US 12,111,819 B1
Sampling space-saving set sketches
Homin K. Lee, Brooklyn, NY (US); and Charles-Philippe Masson, Paris (FR)
Assigned to DataDog Inc., New York City, NY (US)
Filed by DataDog Inc., New York City, NY (US)
Filed on Aug. 30, 2023, as Appl. No. 18/239,810.
Int. Cl. G06F 16/00 (2019.01); G06F 16/23 (2019.01); G06F 16/535 (2019.01); G06F 16/58 (2019.01)

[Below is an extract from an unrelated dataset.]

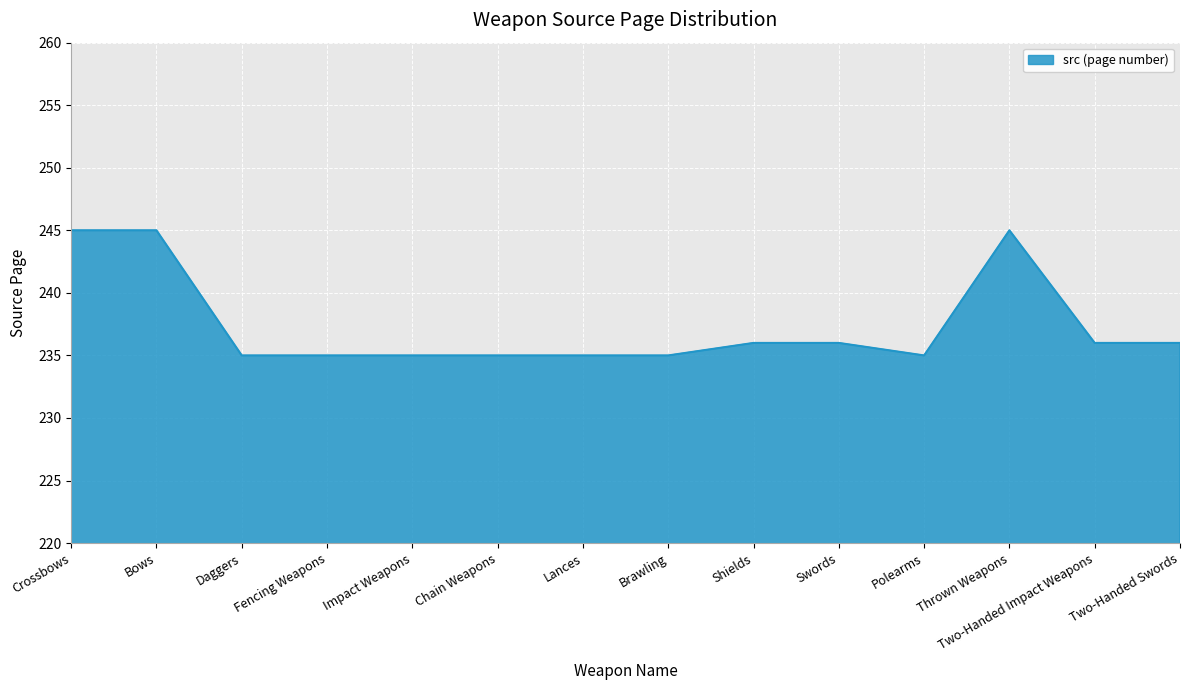

What is the smallest value displayed?

235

CPC G06F 16/2365 (2019.01) [G06F 16/535 (2019.01); G06F 16/5866 (2019.01)] 23 Claims
OG exemplary drawing
 
16. A computing system, comprising:
memory configured to store a set of monotonic distinct count sketches associated with a plurality of distributed data sets, the plurality of distributed data sets having corresponding labels and corresponding pluralities of distinct items; and
one or more processors operatively coupled to the memory, the one or more processors being configured to:
initialize the set of sketches, each sketch in the set being associated with an accuracy parameter, the accuracy parameter indicating an approximation accuracy for that sketch; and
perform, for each of the plurality of distributed data sets, a query to determine whether a given label associated with that distributed data set is in a corresponding sketch of the set of sketches, wherein:
when the given label is in the corresponding sketch, then insert the distinct item associated with the given label into the corresponding sketch; and
when the given label is not in the corresponding sketch, then:
when a number of labels in the corresponding sketch is less than a specified size, add the given label along with a new sketch, and insert the distinct item associated with the given label into the new sketch; and
when the number of labels in the corresponding sketch is greater than or equal to the specified size, add the given label and assign it to a selected one of the set of sketches associated with a minimum label size, and insert the distinct item associated with the given label into the selected sketch.